TASK DESCRIPTION: Everything in the records below should be set down again, word for word.
-------- SOURCE MATERIAL
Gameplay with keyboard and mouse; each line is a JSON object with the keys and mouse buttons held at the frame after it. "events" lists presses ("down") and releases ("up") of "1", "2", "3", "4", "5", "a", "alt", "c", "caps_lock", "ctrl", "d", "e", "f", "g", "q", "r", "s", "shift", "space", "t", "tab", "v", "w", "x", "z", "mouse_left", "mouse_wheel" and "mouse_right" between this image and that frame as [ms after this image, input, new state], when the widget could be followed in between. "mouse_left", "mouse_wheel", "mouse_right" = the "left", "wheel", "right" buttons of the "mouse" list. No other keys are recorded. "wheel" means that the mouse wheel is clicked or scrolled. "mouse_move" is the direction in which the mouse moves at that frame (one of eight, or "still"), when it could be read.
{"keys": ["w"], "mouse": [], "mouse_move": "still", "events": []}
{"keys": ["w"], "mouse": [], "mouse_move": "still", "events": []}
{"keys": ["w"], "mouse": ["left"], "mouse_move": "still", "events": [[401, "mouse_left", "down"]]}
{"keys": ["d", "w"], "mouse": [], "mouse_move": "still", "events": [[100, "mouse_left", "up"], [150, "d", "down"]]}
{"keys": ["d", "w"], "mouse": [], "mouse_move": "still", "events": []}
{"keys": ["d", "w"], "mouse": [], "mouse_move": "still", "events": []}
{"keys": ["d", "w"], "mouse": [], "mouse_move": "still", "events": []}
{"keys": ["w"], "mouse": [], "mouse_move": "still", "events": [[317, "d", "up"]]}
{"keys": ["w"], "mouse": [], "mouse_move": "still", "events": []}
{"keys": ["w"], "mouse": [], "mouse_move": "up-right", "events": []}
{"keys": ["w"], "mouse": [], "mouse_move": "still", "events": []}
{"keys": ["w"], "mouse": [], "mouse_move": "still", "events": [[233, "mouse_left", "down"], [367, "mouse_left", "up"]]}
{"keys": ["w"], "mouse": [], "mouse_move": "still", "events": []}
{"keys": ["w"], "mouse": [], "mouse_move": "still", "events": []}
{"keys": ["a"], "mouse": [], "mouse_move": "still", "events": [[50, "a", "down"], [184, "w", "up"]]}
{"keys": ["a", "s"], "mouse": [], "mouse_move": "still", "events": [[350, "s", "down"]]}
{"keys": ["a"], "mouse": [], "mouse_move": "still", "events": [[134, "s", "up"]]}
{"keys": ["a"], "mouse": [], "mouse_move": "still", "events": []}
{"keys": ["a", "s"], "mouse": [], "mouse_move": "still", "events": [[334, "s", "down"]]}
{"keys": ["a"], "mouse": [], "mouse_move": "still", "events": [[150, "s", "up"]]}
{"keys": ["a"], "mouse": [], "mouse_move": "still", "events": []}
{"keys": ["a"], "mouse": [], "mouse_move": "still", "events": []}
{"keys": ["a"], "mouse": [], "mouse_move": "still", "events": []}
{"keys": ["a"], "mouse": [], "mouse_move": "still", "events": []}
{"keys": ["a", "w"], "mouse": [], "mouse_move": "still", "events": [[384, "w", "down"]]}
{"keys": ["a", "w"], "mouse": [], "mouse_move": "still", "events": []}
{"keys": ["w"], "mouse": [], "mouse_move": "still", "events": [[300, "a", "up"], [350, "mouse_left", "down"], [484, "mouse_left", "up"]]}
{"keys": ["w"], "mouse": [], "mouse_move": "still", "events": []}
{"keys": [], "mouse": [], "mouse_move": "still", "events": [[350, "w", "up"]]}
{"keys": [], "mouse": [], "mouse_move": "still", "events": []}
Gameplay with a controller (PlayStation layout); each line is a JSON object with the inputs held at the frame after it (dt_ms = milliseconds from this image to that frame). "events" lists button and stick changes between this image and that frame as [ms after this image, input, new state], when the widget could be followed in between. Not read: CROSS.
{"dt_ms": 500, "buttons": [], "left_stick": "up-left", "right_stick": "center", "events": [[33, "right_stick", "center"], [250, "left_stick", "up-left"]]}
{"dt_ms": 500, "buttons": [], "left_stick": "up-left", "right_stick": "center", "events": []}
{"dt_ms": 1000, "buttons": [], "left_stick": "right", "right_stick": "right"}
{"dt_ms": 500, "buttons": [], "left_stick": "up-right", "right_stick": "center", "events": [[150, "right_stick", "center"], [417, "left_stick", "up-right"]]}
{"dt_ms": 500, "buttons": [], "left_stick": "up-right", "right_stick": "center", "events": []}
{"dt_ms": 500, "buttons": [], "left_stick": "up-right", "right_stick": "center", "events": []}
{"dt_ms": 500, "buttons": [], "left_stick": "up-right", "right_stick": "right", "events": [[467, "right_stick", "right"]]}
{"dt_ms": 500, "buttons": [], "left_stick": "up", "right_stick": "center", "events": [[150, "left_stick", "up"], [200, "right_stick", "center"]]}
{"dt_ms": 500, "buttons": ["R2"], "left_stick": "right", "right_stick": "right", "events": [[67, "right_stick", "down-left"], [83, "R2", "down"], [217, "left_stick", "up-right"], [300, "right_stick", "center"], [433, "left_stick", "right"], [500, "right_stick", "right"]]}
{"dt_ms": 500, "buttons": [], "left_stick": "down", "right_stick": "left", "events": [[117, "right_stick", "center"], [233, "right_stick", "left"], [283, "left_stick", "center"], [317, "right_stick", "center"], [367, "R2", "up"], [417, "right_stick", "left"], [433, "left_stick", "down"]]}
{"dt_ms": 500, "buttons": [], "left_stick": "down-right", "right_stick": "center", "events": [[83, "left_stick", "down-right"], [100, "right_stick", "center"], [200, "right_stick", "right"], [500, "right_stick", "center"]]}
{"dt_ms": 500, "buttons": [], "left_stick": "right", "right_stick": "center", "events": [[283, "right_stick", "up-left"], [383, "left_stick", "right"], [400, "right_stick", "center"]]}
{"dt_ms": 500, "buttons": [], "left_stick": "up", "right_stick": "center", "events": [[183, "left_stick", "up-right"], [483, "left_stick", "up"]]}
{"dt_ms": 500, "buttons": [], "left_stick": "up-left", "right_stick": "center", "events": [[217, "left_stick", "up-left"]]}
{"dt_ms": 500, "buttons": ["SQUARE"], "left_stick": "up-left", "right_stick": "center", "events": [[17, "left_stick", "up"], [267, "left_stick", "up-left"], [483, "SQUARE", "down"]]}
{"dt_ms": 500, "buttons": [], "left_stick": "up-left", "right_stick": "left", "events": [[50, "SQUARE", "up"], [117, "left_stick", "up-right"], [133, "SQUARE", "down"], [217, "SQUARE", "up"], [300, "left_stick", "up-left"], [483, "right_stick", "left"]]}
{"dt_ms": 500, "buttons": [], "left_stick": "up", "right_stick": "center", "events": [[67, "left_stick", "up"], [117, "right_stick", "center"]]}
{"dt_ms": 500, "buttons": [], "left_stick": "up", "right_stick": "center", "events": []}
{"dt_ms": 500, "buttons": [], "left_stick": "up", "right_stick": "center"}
----------------
TASK RESULT:
Gameplay with keyboard and mouse; each line is a JSON object with the keys and mouse buttons held at the frame after it. "events" lists presses ("down") and releases ("up") of "1", "2", "3", "4", "5", "a", "alt", "c", "caps_lock", "ctrl", "d", "e", "f", "g", "q", "r", "s", "shift", "space", "t", "tab", "v", "w", "x", "z", "mouse_left", "mouse_wheel" and "mouse_right" between this image and that frame as [ms after this image, input, new state], when the widget could be followed in between. "mouse_left", "mouse_wheel", "mouse_right" = the "left", "wheel", "right" buttons of the "mouse" list. No other keys are recorded. "wheel" means that the mouse wheel is clicked or scrolled. "mouse_move" is the direction in which the mouse moves at that frame (one of eight, or "still"), when it could be read.
{"keys": ["w"], "mouse": [], "mouse_move": "still", "events": []}
{"keys": ["w"], "mouse": [], "mouse_move": "still", "events": []}
{"keys": ["w"], "mouse": ["left"], "mouse_move": "still", "events": [[401, "mouse_left", "down"]]}
{"keys": ["d", "w"], "mouse": [], "mouse_move": "still", "events": [[100, "mouse_left", "up"], [150, "d", "down"]]}
{"keys": ["d", "w"], "mouse": [], "mouse_move": "still", "events": []}
{"keys": ["d", "w"], "mouse": [], "mouse_move": "still", "events": []}
{"keys": ["d", "w"], "mouse": [], "mouse_move": "still", "events": []}
{"keys": ["w"], "mouse": [], "mouse_move": "still", "events": [[317, "d", "up"]]}
{"keys": ["w"], "mouse": [], "mouse_move": "still", "events": []}
{"keys": ["w"], "mouse": [], "mouse_move": "up-right", "events": []}
{"keys": ["w"], "mouse": [], "mouse_move": "still", "events": []}
{"keys": ["w"], "mouse": [], "mouse_move": "still", "events": [[233, "mouse_left", "down"], [367, "mouse_left", "up"]]}
{"keys": ["w"], "mouse": [], "mouse_move": "still", "events": []}
{"keys": ["w"], "mouse": [], "mouse_move": "still", "events": []}
{"keys": ["a"], "mouse": [], "mouse_move": "still", "events": [[50, "a", "down"], [184, "w", "up"]]}
{"keys": ["a", "s"], "mouse": [], "mouse_move": "still", "events": [[350, "s", "down"]]}
{"keys": ["a"], "mouse": [], "mouse_move": "still", "events": [[134, "s", "up"]]}
{"keys": ["a"], "mouse": [], "mouse_move": "still", "events": []}
{"keys": ["a", "s"], "mouse": [], "mouse_move": "still", "events": [[334, "s", "down"]]}
{"keys": ["a"], "mouse": [], "mouse_move": "still", "events": [[150, "s", "up"]]}
{"keys": ["a"], "mouse": [], "mouse_move": "still", "events": []}
{"keys": ["a"], "mouse": [], "mouse_move": "still", "events": []}
{"keys": ["a"], "mouse": [], "mouse_move": "still", "events": []}
{"keys": ["a"], "mouse": [], "mouse_move": "still", "events": []}
{"keys": ["a", "w"], "mouse": [], "mouse_move": "still", "events": [[384, "w", "down"]]}
{"keys": ["a", "w"], "mouse": [], "mouse_move": "still", "events": []}
{"keys": ["w"], "mouse": [], "mouse_move": "still", "events": [[300, "a", "up"], [350, "mouse_left", "down"], [484, "mouse_left", "up"]]}
{"keys": ["w"], "mouse": [], "mouse_move": "still", "events": []}
{"keys": [], "mouse": [], "mouse_move": "still", "events": [[350, "w", "up"]]}
{"keys": [], "mouse": [], "mouse_move": "still", "events": []}
Gameplay with a controller (PlayStation layout); each line is a JSON object with the inputs held at the frame after it (dt_ms = milliseconds from this image to that frame). "events" lists button and stick changes between this image and that frame as [ms after this image, input, new state], when the widget could be followed in between. Not read: CROSS.
{"dt_ms": 500, "buttons": [], "left_stick": "up-left", "right_stick": "center", "events": [[33, "right_stick", "center"], [250, "left_stick", "up-left"]]}
{"dt_ms": 500, "buttons": [], "left_stick": "up-left", "right_stick": "center", "events": []}
{"dt_ms": 1000, "buttons": [], "left_stick": "right", "right_stick": "right"}
{"dt_ms": 500, "buttons": [], "left_stick": "up-right", "right_stick": "center", "events": [[150, "right_stick", "center"], [417, "left_stick", "up-right"]]}
{"dt_ms": 500, "buttons": [], "left_stick": "up-right", "right_stick": "center", "events": []}
{"dt_ms": 500, "buttons": [], "left_stick": "up-right", "right_stick": "center", "events": []}
{"dt_ms": 500, "buttons": [], "left_stick": "up-right", "right_stick": "right", "events": [[467, "right_stick", "right"]]}
{"dt_ms": 500, "buttons": [], "left_stick": "up", "right_stick": "center", "events": [[150, "left_stick", "up"], [200, "right_stick", "center"]]}
{"dt_ms": 500, "buttons": ["R2"], "left_stick": "right", "right_stick": "right", "events": [[67, "right_stick", "down-left"], [83, "R2", "down"], [217, "left_stick", "up-right"], [300, "right_stick", "center"], [433, "left_stick", "right"], [500, "right_stick", "right"]]}
{"dt_ms": 500, "buttons": [], "left_stick": "down", "right_stick": "left", "events": [[117, "right_stick", "center"], [233, "right_stick", "left"], [283, "left_stick", "center"], [317, "right_stick", "center"], [367, "R2", "up"], [417, "right_stick", "left"], [433, "left_stick", "down"]]}
{"dt_ms": 500, "buttons": [], "left_stick": "down-right", "right_stick": "center", "events": [[83, "left_stick", "down-right"], [100, "right_stick", "center"], [200, "right_stick", "right"], [500, "right_stick", "center"]]}
{"dt_ms": 500, "buttons": [], "left_stick": "right", "right_stick": "center", "events": [[283, "right_stick", "up-left"], [383, "left_stick", "right"], [400, "right_stick", "center"]]}
{"dt_ms": 500, "buttons": [], "left_stick": "up", "right_stick": "center", "events": [[183, "left_stick", "up-right"], [483, "left_stick", "up"]]}
{"dt_ms": 500, "buttons": [], "left_stick": "up-left", "right_stick": "center", "events": [[217, "left_stick", "up-left"]]}
{"dt_ms": 500, "buttons": ["SQUARE"], "left_stick": "up-left", "right_stick": "center", "events": [[17, "left_stick", "up"], [267, "left_stick", "up-left"], [483, "SQUARE", "down"]]}
{"dt_ms": 500, "buttons": [], "left_stick": "up-left", "right_stick": "left", "events": [[50, "SQUARE", "up"], [117, "left_stick", "up-right"], [133, "SQUARE", "down"], [217, "SQUARE", "up"], [300, "left_stick", "up-left"], [483, "right_stick", "left"]]}
{"dt_ms": 500, "buttons": [], "left_stick": "up", "right_stick": "center", "events": [[67, "left_stick", "up"], [117, "right_stick", "center"]]}
{"dt_ms": 500, "buttons": [], "left_stick": "up", "right_stick": "center", "events": []}
{"dt_ms": 500, "buttons": [], "left_stick": "up", "right_stick": "center"}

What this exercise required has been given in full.